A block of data
************

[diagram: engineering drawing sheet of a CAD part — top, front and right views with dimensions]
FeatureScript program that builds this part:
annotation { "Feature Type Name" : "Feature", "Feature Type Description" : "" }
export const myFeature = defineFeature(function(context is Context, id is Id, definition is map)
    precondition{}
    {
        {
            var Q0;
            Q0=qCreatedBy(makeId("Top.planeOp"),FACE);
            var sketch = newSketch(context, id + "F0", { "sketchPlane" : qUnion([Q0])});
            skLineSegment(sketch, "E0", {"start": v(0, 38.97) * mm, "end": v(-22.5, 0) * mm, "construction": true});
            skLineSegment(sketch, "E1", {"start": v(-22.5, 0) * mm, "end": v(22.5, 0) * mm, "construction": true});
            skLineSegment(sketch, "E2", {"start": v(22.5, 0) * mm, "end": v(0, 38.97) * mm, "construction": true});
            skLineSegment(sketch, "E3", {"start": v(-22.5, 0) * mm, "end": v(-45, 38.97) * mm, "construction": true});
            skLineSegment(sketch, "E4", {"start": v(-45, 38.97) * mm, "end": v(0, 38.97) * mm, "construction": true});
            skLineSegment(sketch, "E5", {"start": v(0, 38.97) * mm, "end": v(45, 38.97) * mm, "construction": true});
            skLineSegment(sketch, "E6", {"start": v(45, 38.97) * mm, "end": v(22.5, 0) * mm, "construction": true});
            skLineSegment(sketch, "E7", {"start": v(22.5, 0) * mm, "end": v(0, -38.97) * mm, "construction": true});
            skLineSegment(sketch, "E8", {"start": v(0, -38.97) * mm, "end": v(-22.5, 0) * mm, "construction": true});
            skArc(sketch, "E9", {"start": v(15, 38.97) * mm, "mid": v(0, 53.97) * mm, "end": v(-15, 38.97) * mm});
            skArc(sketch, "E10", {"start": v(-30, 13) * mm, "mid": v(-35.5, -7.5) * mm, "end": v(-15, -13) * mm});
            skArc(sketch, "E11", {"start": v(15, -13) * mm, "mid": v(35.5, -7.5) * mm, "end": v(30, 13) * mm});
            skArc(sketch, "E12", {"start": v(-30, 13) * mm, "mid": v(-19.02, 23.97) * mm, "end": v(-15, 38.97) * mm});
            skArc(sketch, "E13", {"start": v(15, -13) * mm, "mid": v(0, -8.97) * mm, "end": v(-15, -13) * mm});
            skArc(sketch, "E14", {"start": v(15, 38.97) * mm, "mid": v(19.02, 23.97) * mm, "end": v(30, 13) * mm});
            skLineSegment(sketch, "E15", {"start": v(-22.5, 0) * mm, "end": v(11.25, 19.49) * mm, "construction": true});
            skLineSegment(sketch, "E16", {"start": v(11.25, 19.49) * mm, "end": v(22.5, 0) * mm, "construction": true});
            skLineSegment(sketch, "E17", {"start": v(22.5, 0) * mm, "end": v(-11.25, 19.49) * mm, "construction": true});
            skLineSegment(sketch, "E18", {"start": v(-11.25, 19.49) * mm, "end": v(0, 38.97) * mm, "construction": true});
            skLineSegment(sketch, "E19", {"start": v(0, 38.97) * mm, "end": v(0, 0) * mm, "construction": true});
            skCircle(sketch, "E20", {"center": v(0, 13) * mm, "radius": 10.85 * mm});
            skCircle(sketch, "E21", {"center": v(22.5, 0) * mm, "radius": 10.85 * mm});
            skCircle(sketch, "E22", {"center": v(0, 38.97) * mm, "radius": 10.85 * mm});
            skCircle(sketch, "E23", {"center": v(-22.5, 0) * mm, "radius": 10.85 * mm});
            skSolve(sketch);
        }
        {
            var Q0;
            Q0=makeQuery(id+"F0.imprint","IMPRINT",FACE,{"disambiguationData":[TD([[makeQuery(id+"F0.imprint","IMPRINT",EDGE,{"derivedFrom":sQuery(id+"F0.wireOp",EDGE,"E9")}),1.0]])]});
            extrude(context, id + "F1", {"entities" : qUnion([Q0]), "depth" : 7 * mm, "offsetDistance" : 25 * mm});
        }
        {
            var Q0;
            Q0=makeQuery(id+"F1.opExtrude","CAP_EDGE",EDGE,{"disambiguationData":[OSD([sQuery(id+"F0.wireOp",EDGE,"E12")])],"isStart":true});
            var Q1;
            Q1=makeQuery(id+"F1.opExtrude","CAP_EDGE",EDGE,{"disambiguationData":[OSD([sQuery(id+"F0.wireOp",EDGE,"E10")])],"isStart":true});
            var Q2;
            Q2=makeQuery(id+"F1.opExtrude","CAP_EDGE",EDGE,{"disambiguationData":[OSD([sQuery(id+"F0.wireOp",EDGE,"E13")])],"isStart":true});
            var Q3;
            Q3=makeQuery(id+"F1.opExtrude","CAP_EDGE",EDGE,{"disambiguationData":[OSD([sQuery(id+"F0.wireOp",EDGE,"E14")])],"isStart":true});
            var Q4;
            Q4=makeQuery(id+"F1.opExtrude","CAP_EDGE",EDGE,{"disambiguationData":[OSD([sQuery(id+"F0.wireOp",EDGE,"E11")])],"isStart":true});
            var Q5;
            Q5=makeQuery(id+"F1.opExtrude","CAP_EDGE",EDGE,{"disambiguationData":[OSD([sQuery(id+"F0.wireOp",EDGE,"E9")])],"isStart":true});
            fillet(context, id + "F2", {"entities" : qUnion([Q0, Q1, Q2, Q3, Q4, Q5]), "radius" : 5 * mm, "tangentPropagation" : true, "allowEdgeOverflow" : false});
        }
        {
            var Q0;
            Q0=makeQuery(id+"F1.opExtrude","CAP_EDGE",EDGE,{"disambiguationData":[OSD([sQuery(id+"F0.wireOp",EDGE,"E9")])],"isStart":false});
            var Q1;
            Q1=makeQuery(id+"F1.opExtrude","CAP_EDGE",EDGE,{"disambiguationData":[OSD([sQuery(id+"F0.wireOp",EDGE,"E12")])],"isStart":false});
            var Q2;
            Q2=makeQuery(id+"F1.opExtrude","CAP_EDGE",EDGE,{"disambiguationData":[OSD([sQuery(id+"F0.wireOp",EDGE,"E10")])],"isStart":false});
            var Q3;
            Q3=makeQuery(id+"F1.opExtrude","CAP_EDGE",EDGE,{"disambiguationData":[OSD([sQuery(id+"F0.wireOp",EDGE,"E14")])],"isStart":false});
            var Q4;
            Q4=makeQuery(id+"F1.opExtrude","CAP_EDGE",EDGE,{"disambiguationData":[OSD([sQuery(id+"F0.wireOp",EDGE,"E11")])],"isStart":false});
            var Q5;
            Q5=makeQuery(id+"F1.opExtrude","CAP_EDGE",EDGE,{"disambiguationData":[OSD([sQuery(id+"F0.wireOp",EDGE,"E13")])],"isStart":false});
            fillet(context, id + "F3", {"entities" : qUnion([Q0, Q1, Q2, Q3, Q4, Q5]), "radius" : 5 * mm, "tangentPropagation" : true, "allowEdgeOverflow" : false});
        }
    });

************

## [Task details]
Rewrite the data above as a numbered list with one entry per line, omitting any blank lines.

## [Written answer]
1. [diagram: engineering drawing sheet of a CAD part — top, front and right views with dimensions]
2. FeatureScript program that builds this part:
3. annotation { "Feature Type Name" : "Feature", "Feature Type Description" : "" }
4. export const myFeature = defineFeature(function(context is Context, id is Id, definition is map)
5.     precondition{}
6.     {
7.         {
8.             var Q0;
9.             Q0=qCreatedBy(makeId("Top.planeOp"),FACE);
10.             var sketch = newSketch(context, id + "F0", { "sketchPlane" : qUnion([Q0])});
11.             skLineSegment(sketch, "E0", {"start": v(0, 38.97) * mm, "end": v(-22.5, 0) * mm, "construction": true});
12.             skLineSegment(sketch, "E1", {"start": v(-22.5, 0) * mm, "end": v(22.5, 0) * mm, "construction": true});
13.             skLineSegment(sketch, "E2", {"start": v(22.5, 0) * mm, "end": v(0, 38.97) * mm, "construction": true});
14.             skLineSegment(sketch, "E3", {"start": v(-22.5, 0) * mm, "end": v(-45, 38.97) * mm, "construction": true});
15.             skLineSegment(sketch, "E4", {"start": v(-45, 38.97) * mm, "end": v(0, 38.97) * mm, "construction": true});
16.             skLineSegment(sketch, "E5", {"start": v(0, 38.97) * mm, "end": v(45, 38.97) * mm, "construction": true});
17.             skLineSegment(sketch, "E6", {"start": v(45, 38.97) * mm, "end": v(22.5, 0) * mm, "construction": true});
18.             skLineSegment(sketch, "E7", {"start": v(22.5, 0) * mm, "end": v(0, -38.97) * mm, "construction": true});
19.             skLineSegment(sketch, "E8", {"start": v(0, -38.97) * mm, "end": v(-22.5, 0) * mm, "construction": true});
20.             skArc(sketch, "E9", {"start": v(15, 38.97) * mm, "mid": v(0, 53.97) * mm, "end": v(-15, 38.97) * mm});
21.             skArc(sketch, "E10", {"start": v(-30, 13) * mm, "mid": v(-35.5, -7.5) * mm, "end": v(-15, -13) * mm});
22.             skArc(sketch, "E11", {"start": v(15, -13) * mm, "mid": v(35.5, -7.5) * mm, "end": v(30, 13) * mm});
23.             skArc(sketch, "E12", {"start": v(-30, 13) * mm, "mid": v(-19.02, 23.97) * mm, "end": v(-15, 38.97) * mm});
24.             skArc(sketch, "E13", {"start": v(15, -13) * mm, "mid": v(0, -8.97) * mm, "end": v(-15, -13) * mm});
25.             skArc(sketch, "E14", {"start": v(15, 38.97) * mm, "mid": v(19.02, 23.97) * mm, "end": v(30, 13) * mm});
26.             skLineSegment(sketch, "E15", {"start": v(-22.5, 0) * mm, "end": v(11.25, 19.49) * mm, "construction": true});
27.             skLineSegment(sketch, "E16", {"start": v(11.25, 19.49) * mm, "end": v(22.5, 0) * mm, "construction": true});
28.             skLineSegment(sketch, "E17", {"start": v(22.5, 0) * mm, "end": v(-11.25, 19.49) * mm, "construction": true});
29.             skLineSegment(sketch, "E18", {"start": v(-11.25, 19.49) * mm, "end": v(0, 38.97) * mm, "construction": true});
30.             skLineSegment(sketch, "E19", {"start": v(0, 38.97) * mm, "end": v(0, 0) * mm, "construction": true});
31.             skCircle(sketch, "E20", {"center": v(0, 13) * mm, "radius": 10.85 * mm});
32.             skCircle(sketch, "E21", {"center": v(22.5, 0) * mm, "radius": 10.85 * mm});
33.             skCircle(sketch, "E22", {"center": v(0, 38.97) * mm, "radius": 10.85 * mm});
34.             skCircle(sketch, "E23", {"center": v(-22.5, 0) * mm, "radius": 10.85 * mm});
35.             skSolve(sketch);
36.         }
37.         {
38.             var Q0;
39.             Q0=makeQuery(id+"F0.imprint","IMPRINT",FACE,{"disambiguationData":[TD([[makeQuery(id+"F0.imprint","IMPRINT",EDGE,{"derivedFrom":sQuery(id+"F0.wireOp",EDGE,"E9")}),1.0]])]});
40.             extrude(context, id + "F1", {"entities" : qUnion([Q0]), "depth" : 7 * mm, "offsetDistance" : 25 * mm});
41.         }
42.         {
43.             var Q0;
44.             Q0=makeQuery(id+"F1.opExtrude","CAP_EDGE",EDGE,{"disambiguationData":[OSD([sQuery(id+"F0.wireOp",EDGE,"E12")])],"isStart":true});
45.             var Q1;
46.             Q1=makeQuery(id+"F1.opExtrude","CAP_EDGE",EDGE,{"disambiguationData":[OSD([sQuery(id+"F0.wireOp",EDGE,"E10")])],"isStart":true});
47.             var Q2;
48.             Q2=makeQuery(id+"F1.opExtrude","CAP_EDGE",EDGE,{"disambiguationData":[OSD([sQuery(id+"F0.wireOp",EDGE,"E13")])],"isStart":true});
49.             var Q3;
50.             Q3=makeQuery(id+"F1.opExtrude","CAP_EDGE",EDGE,{"disambiguationData":[OSD([sQuery(id+"F0.wireOp",EDGE,"E14")])],"isStart":true});
51.             var Q4;
52.             Q4=makeQuery(id+"F1.opExtrude","CAP_EDGE",EDGE,{"disambiguationData":[OSD([sQuery(id+"F0.wireOp",EDGE,"E11")])],"isStart":true});
53.             var Q5;
54.             Q5=makeQuery(id+"F1.opExtrude","CAP_EDGE",EDGE,{"disambiguationData":[OSD([sQuery(id+"F0.wireOp",EDGE,"E9")])],"isStart":true});
55.             fillet(context, id + "F2", {"entities" : qUnion([Q0, Q1, Q2, Q3, Q4, Q5]), "radius" : 5 * mm, "tangentPropagation" : true, "allowEdgeOverflow" : false});
56.         }
57.         {
58.             var Q0;
59.             Q0=makeQuery(id+"F1.opExtrude","CAP_EDGE",EDGE,{"disambiguationData":[OSD([sQuery(id+"F0.wireOp",EDGE,"E9")])],"isStart":false});
60.             var Q1;
61.             Q1=makeQuery(id+"F1.opExtrude","CAP_EDGE",EDGE,{"disambiguationData":[OSD([sQuery(id+"F0.wireOp",EDGE,"E12")])],"isStart":false});
62.             var Q2;
63.             Q2=makeQuery(id+"F1.opExtrude","CAP_EDGE",EDGE,{"disambiguationData":[OSD([sQuery(id+"F0.wireOp",EDGE,"E10")])],"isStart":false});
64.             var Q3;
65.             Q3=makeQuery(id+"F1.opExtrude","CAP_EDGE",EDGE,{"disambiguationData":[OSD([sQuery(id+"F0.wireOp",EDGE,"E14")])],"isStart":false});
66.             var Q4;
67.             Q4=makeQuery(id+"F1.opExtrude","CAP_EDGE",EDGE,{"disambiguationData":[OSD([sQuery(id+"F0.wireOp",EDGE,"E11")])],"isStart":false});
68.             var Q5;
69.             Q5=makeQuery(id+"F1.opExtrude","CAP_EDGE",EDGE,{"disambiguationData":[OSD([sQuery(id+"F0.wireOp",EDGE,"E13")])],"isStart":false});
70.             fillet(context, id + "F3", {"entities" : qUnion([Q0, Q1, Q2, Q3, Q4, Q5]), "radius" : 5 * mm, "tangentPropagation" : true, "allowEdgeOverflow" : false});
71.         }
72.     });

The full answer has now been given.